> Reading passage:
────
SOLITUDE IN GOD'S PRESENCE BRINGS GREAT COMPANY


Jesus himself shows us the need

for getting alone with God,

separating ourselves

from the pressure of the world,

and simply from the distractions

of other people's presence,

however dear that presence might be.


Practically, it may be difficult for us at first to find the opportunities we need for solitude with God - but God is far more humble than we humans, and he'll take whatever we can give him.

10 minutes alone in the bathroom,

a few minutes in the car in a lay-by on the way to a meeting; Wander off to the end of the platform, away from the complaints of your fellow travellers,

and give God the 20 minutes you spend waiting for that train, and he'll find whole days for you later!

Be convinced about God’s love for you. God’s deeply personal and intimate love for you is greater than anything else you have ever experienced. God will never disappoint you. Feelings are changeable, but God’s love is constant.

Constantly desire to know God more fully and more intimately. God’s character is so beautiful that the more you come to know God the more you will fall in love with God. Read God’s love letters. Understanding the Scriptures is not primarily a matter of intelligence, but the product of our relationship with God.

“The Bible is God’s love-letter to us. Not a love letter conveyed in one systematic context but one that comes through a diversity of times, places, people, experiences and stories that make it so rich –something that must be treasured.” C S Lewis

We need to become “in love” with God; we need to have eyes only for God:

we need to hunger to be alone with God just as lovers hunger to get away together, just the two of them.

God loves us with a passion never imagined by even the most besotted of human lovers; we need to reciprocate as best we can, weak and imperfect though that is.
────
> Written request A: In the passage on solitude with God, how many minutes spent waiting for a train should be given to God?
> Written request B: Reproduce the passage on solitude with God between "10 minutes alone" and "love is constant.", inclusive.
────
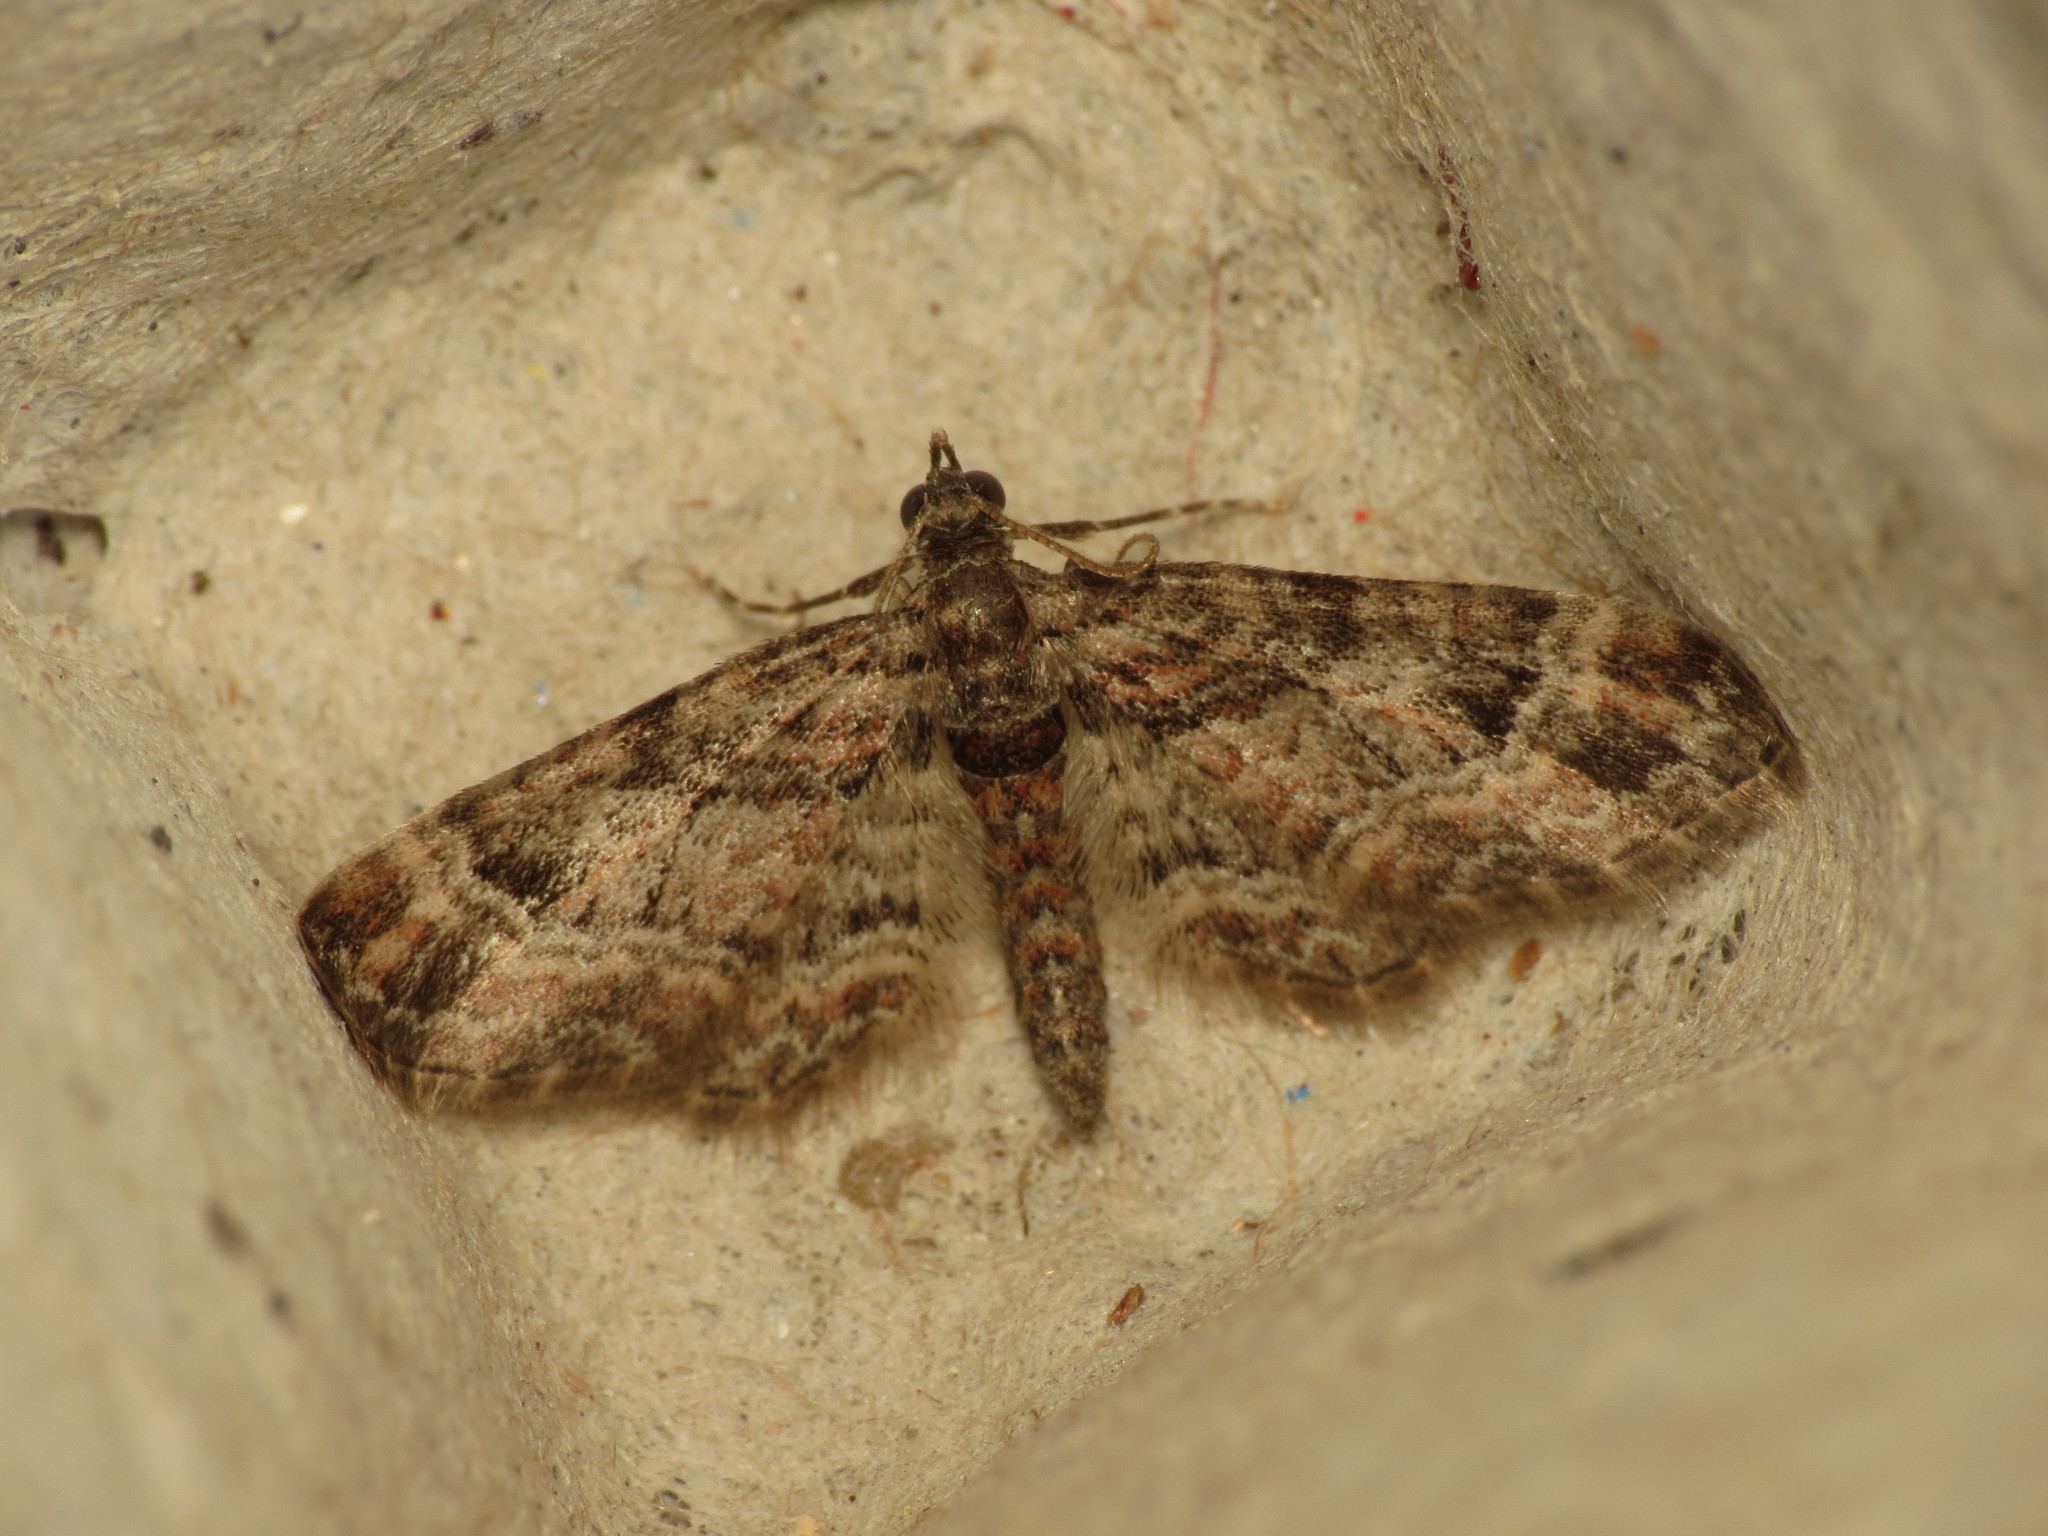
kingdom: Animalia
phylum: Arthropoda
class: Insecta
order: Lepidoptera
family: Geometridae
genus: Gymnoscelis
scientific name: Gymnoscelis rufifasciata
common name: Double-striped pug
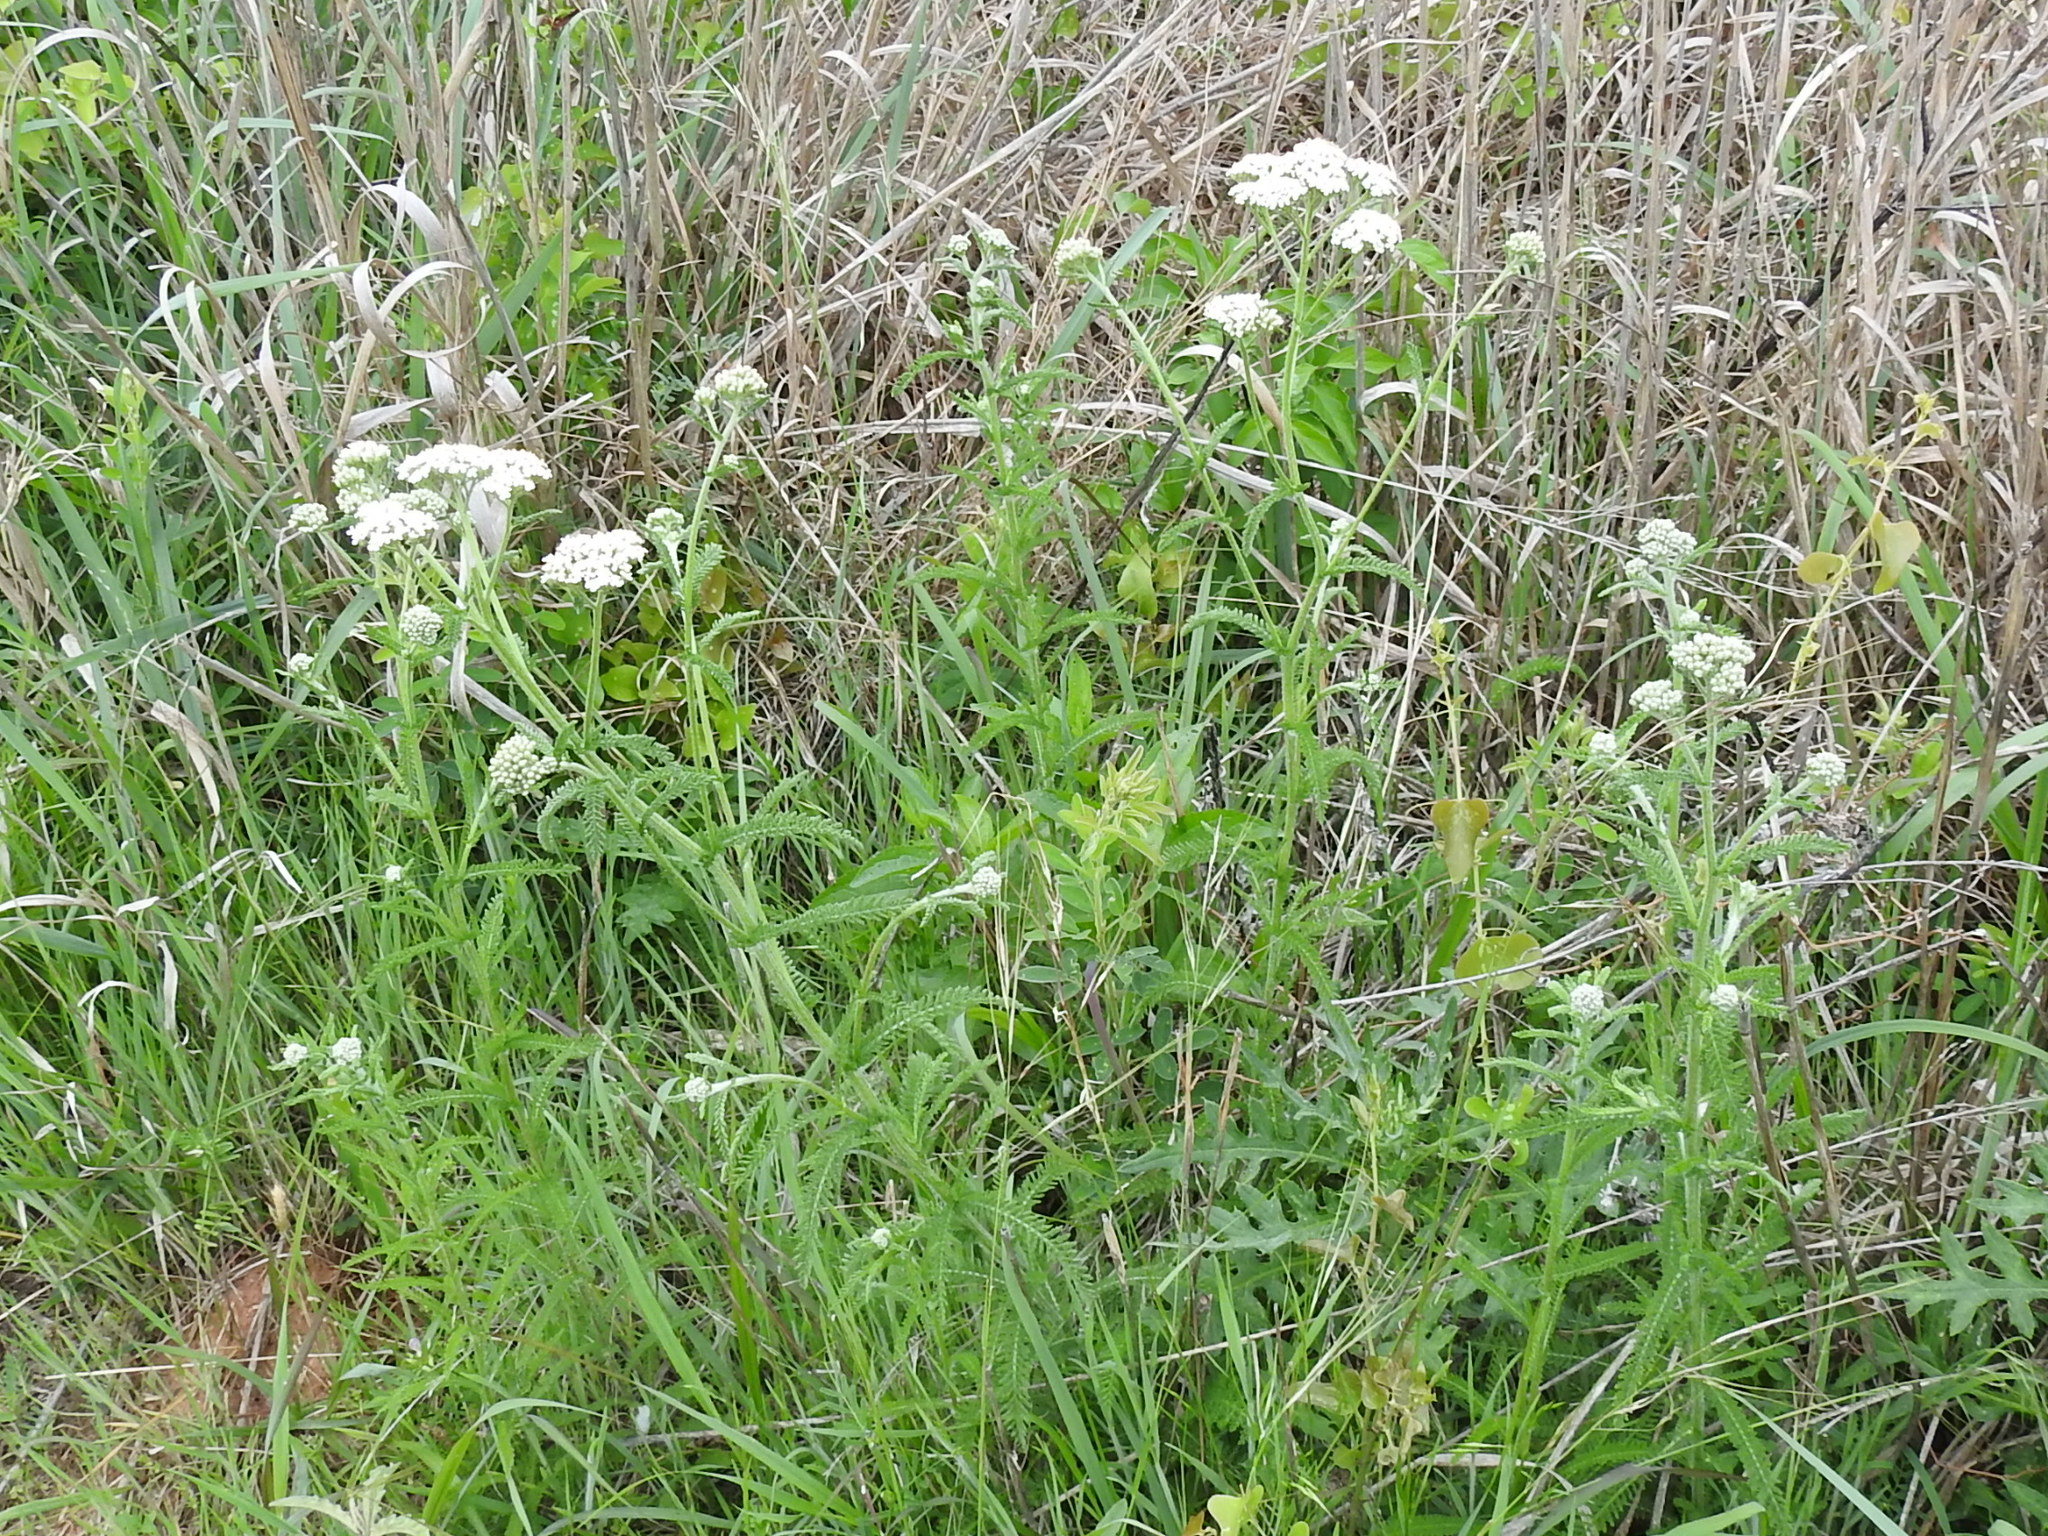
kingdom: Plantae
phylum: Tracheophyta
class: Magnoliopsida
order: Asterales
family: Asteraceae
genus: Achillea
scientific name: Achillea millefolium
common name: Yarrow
────
> Complete answer A: 20 minutes.

> Complete answer B:
10 minutes alone in the bathroom,

a few minutes in the car in a lay-by on the way to a meeting; Wander off to the end of the platform, away from the complaints of your fellow travellers,

and give God the 20 minutes you spend waiting for that train, and he'll find whole days for you later!

Be convinced about God’s love for you. God’s deeply personal and intimate love for you is greater than anything else you have ever experienced. God will never disappoint you. Feelings are changeable, but God’s love is constant.